DLR-RM / AugmentedAutoencoder

Official Code: Implicit 3D Orientation Learning for 6D Object Detection from RGB Images
MIT License
340 stars 97 forks source link

Number of sampled views for T-LESS for AAE and MP-Encoder #84

Closed fylwen closed 4 years ago

fylwen commented 4 years ago

Hi!

Compared with the previous Implicit 3D Orientation Learning for 6D Object Detection from RGB Images which takes 20,000 sampled views on SO(3) to train the AugmentedAutoencoder for a T-LESS model, here in the Multi-path Learning for Object Pose Estimation Across Domains, it seems that the number of sampled views for each T-LESS mesh becomes 8,000.
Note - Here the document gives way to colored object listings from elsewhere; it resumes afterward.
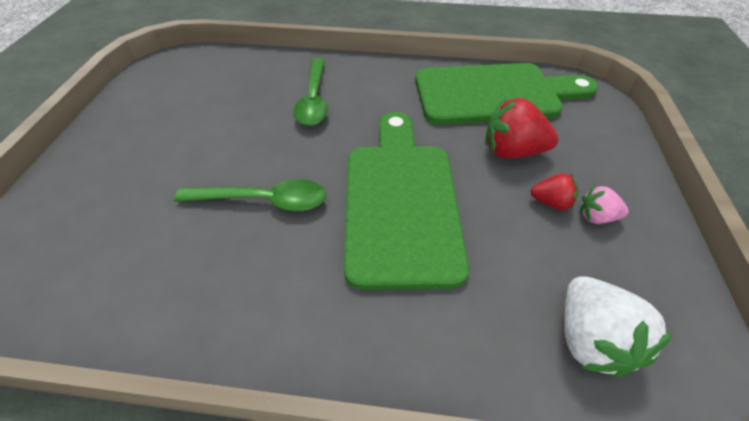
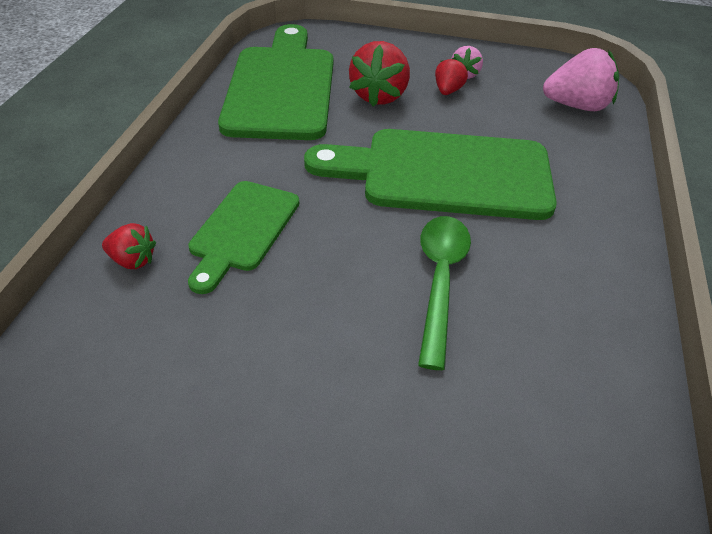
camera: 85 degrees left, 5 degrees down
(285, 66) = (133, 260): none -> red strawberry
(314, 100) = (242, 230): green spoon -> green cutting board
(589, 339) = (577, 106): white strawberry -> pink strawberry

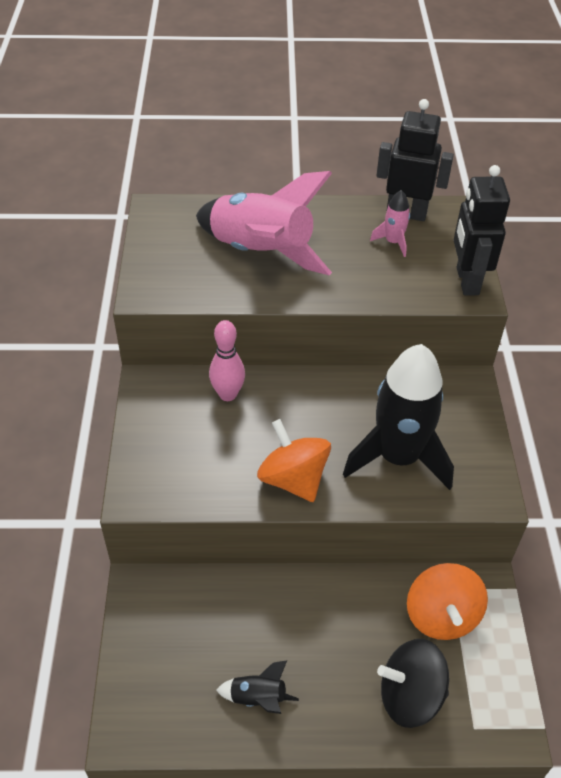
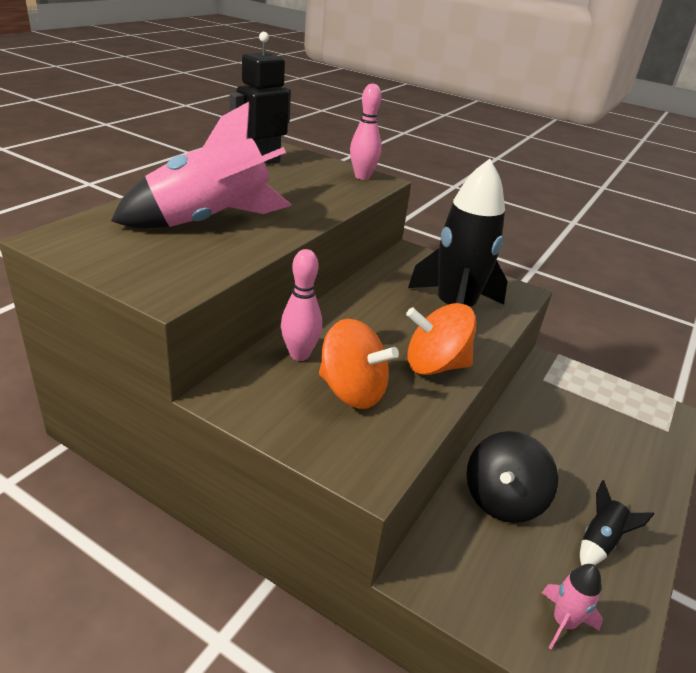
camera: 60 degrees left, 15 degrees down
(393, 242) = (284, 178): pink rocket -> pink rocket (563, 622)
(410, 695) = (629, 447): black spinning top -> black spinning top (502, 500)
(441, 616) = (564, 396): orange spinning top -> orange spinning top (352, 391)
(466, 281) = (362, 177): black robot -> pink bowling pin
Could you help explain the motivation behind this difference? Why not train the multi-path Encoder with 20,000 sampled views per mesh?

Thanks!

MartinSmeyer commented 4 years ago

Hi @fylwen,

good question! Since we are generating and caching the sampled views before training, the motivation was purely based on memory constraints. In the MP Encoder you need to generate the views for every obejct, while in the AAE you only need to create them for one object. In my experiments, I could reduce the number of views per object without significant performance losses and the embedding visualizations still showed a clear viewpoint sensitivity. Intuitively, I think the larger number of objects also has a regularizing effect.